Article publié le 24 janvier 2016
Article publié le 24 janvier 2016

Marguerite, c'est l'histoire de Florence Foster Jenkins, une soprano américaine sans aucun talent pour la musique. Héritière de la fortune paternelle, elle décide d'investir son argent dans sa carrière musicale

La musique de « Marguerite », le nouveau film de Xavier Giannoli, est comme on l’attend : magistrale. La musique nous inonde avec sa capacité à nous émouvoir, à nous surprendre, à secouer notre monde interieur. Ce film, qui fait appel à tous nos sens et ce à chaque moment et qui nous donne la chair de poule pendant 127 minutes, n’aurait jamais existé sans Mozart, sans Haendel ou sans Bach.

La beauté et l’harmonie qu’aiment tant les français sont bien présents dans cette merveille que les amoureux de l’opéra ne devront pas rater. L’humour absurde, la loyauté ou la trahison sont les éléments présents dans cette comédie tragique pour laquelle nous voudrions tous aider Marguerite. Les personnages sont tellement bien construits que le spectateur souffre de savoir ce que Marguerite ne veut voir, ressent de la pitié pour un mari piégé dans son malheur ou le mépris le plus absolu à travers l’hypocrisie de la haute société parisienne.

Marguerite nous parle de la poursuite de nos rêves. Qu’importe ce que peuvent dire les uns et les autres quand ce qui est en jeu est le vrai bonheur ! C’est peut etre pour cela que voir ce film est un vrai plaisir.

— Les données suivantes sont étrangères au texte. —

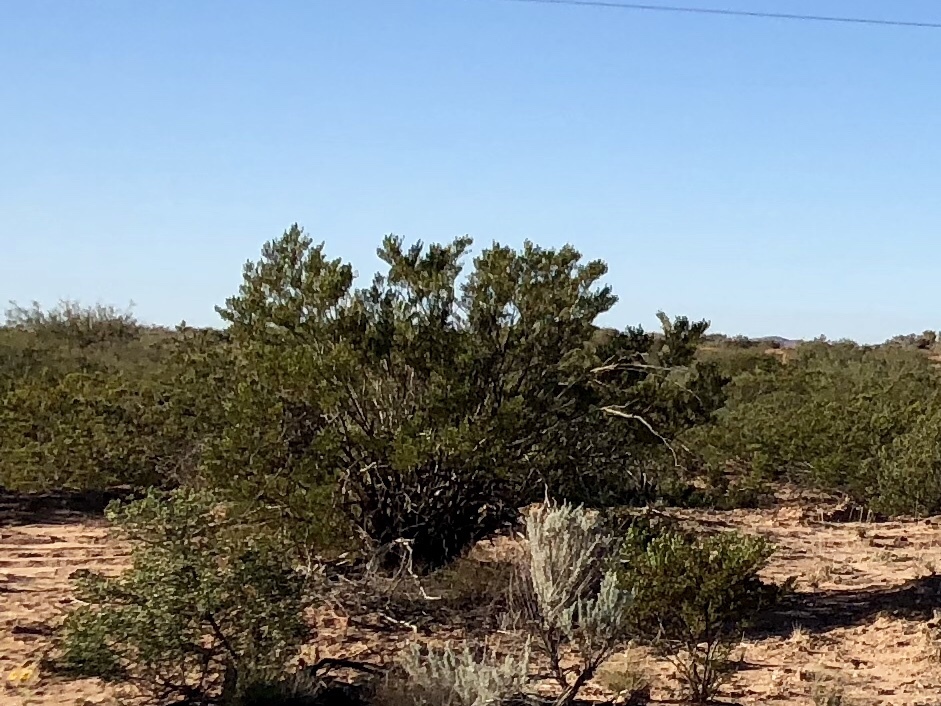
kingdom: Plantae
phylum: Tracheophyta
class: Magnoliopsida
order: Zygophyllales
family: Zygophyllaceae
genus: Larrea
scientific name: Larrea tridentata
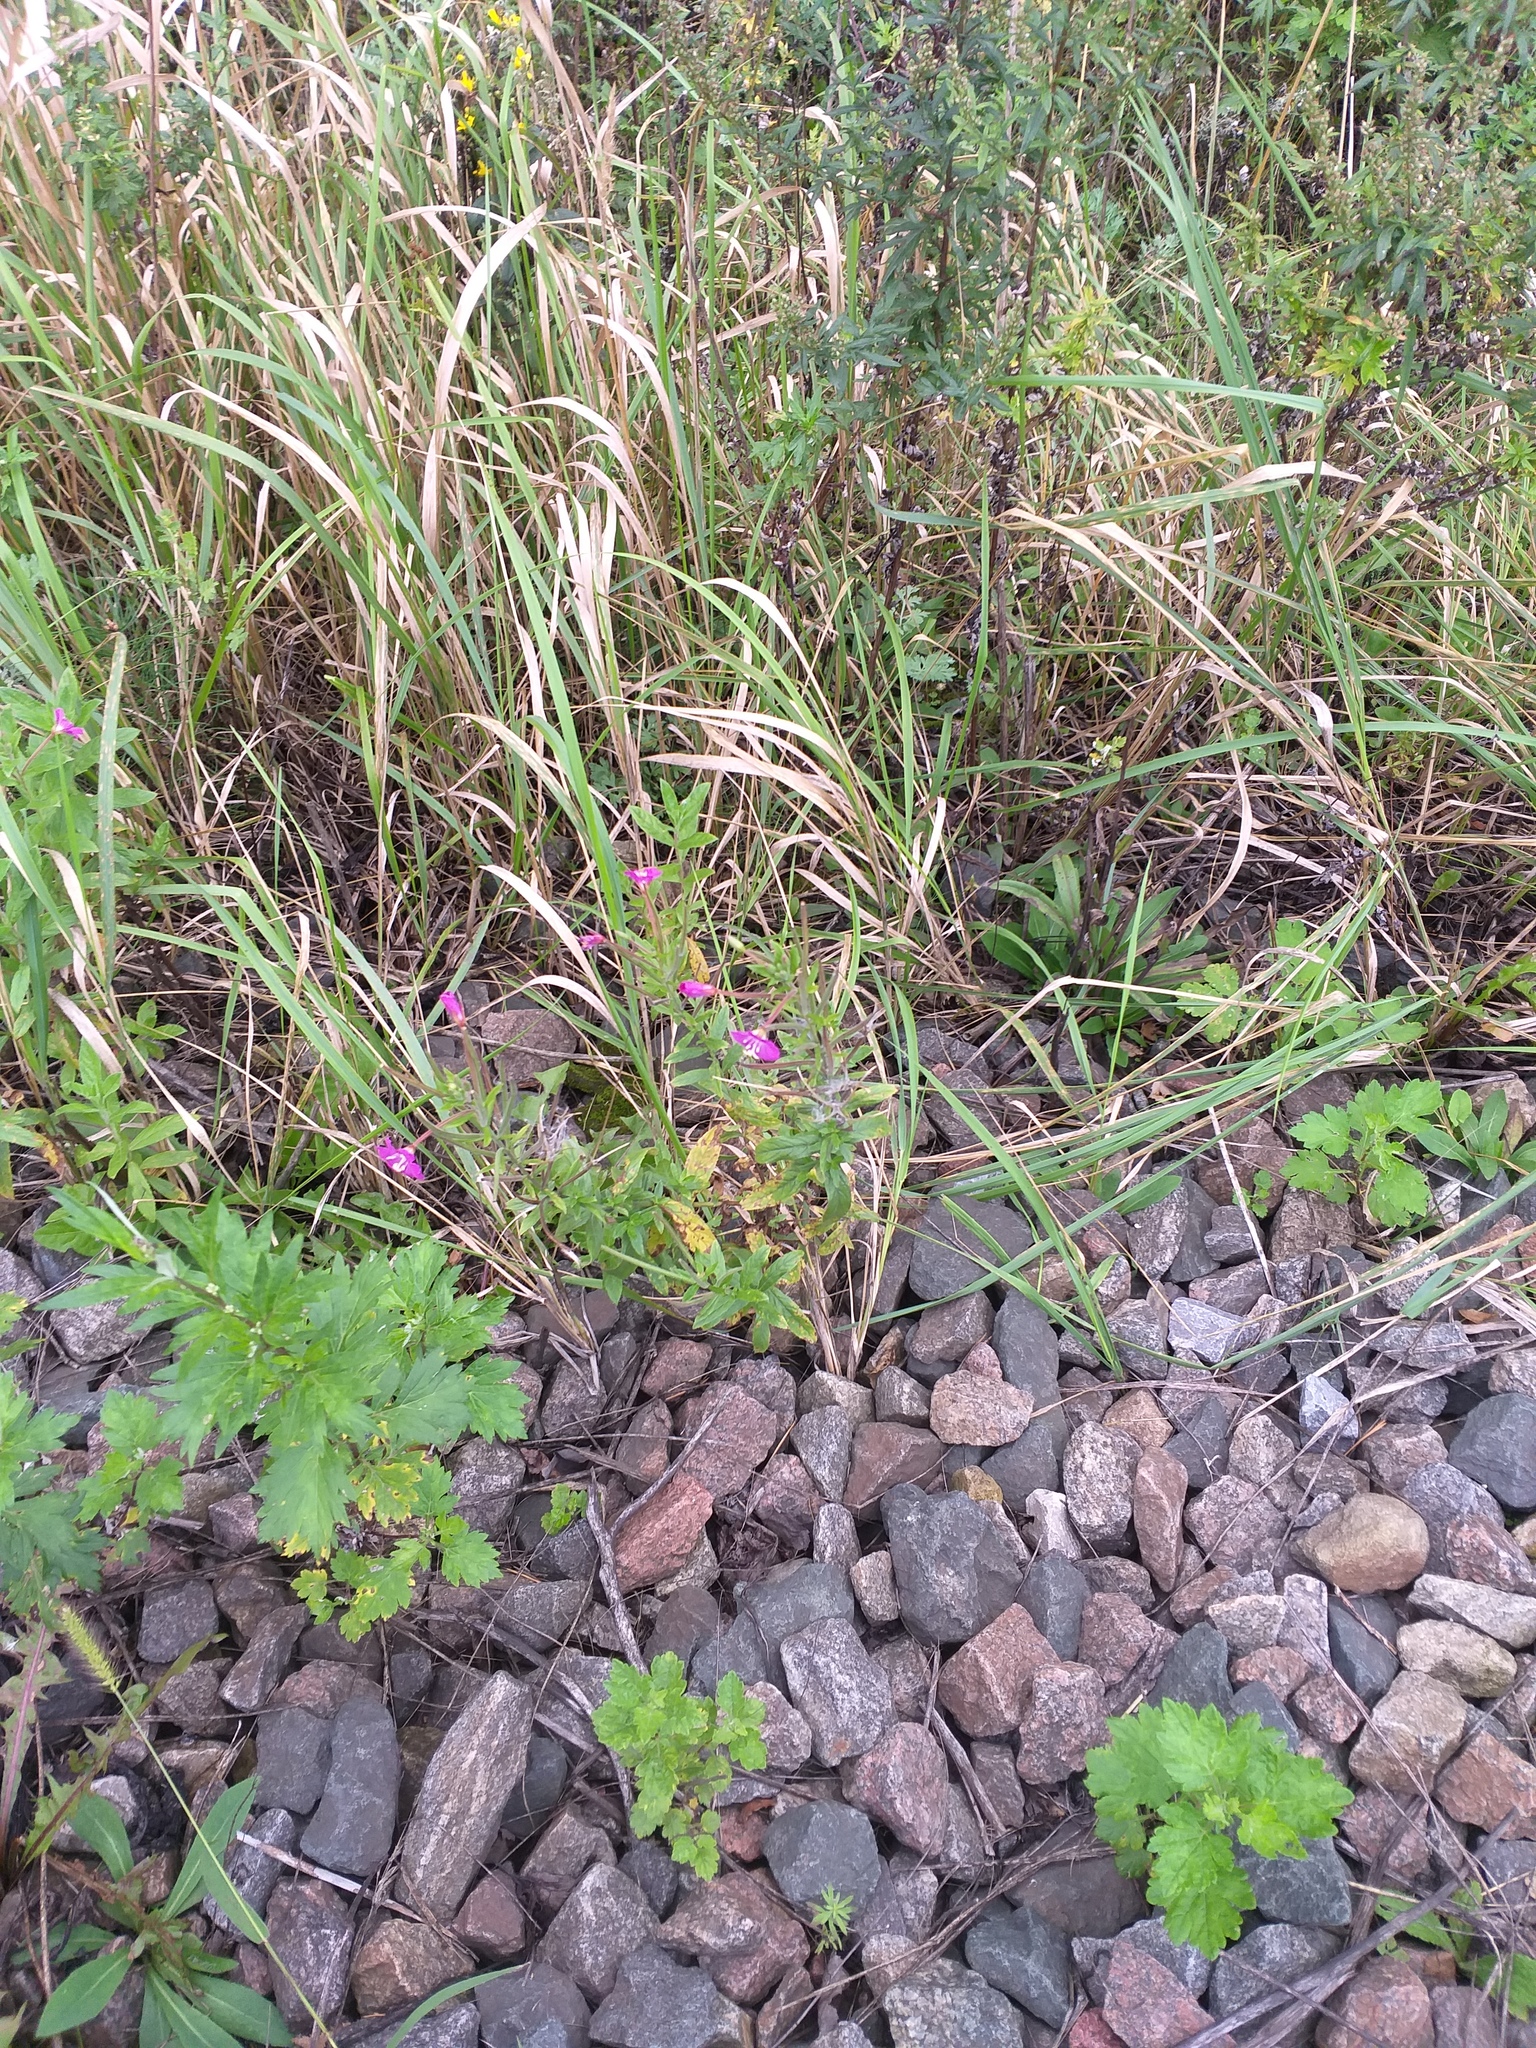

L’histoire est une adaptation libre de la vie de Florence Foster Jenkins, une soprano americaine sans aucun talent pour la musique. Héritière de la fortune paternelle, elle décide d’investir son argent dans sa carrière musicale. Ni son mari, ni ses amis n’auraient pu l’en empêcher. Convaincue de sa grandeure, elle réussie à se faire un public qui la suit, amusé par son manque de talent. L’histoire de Florence, que l’on pourra voir aussi sur grand écran l’année prochaine dirigé par Stephen Frears, est beaucoup plus joyeuse que celle de Marguerite ; mais le même délire motive les deux histoires : l’idée de se croire capable de réaliser les plus grands projets. Mais, comme nous le raconte Giannoli dans ce film, sans rêve, la bataille est déjà perdue.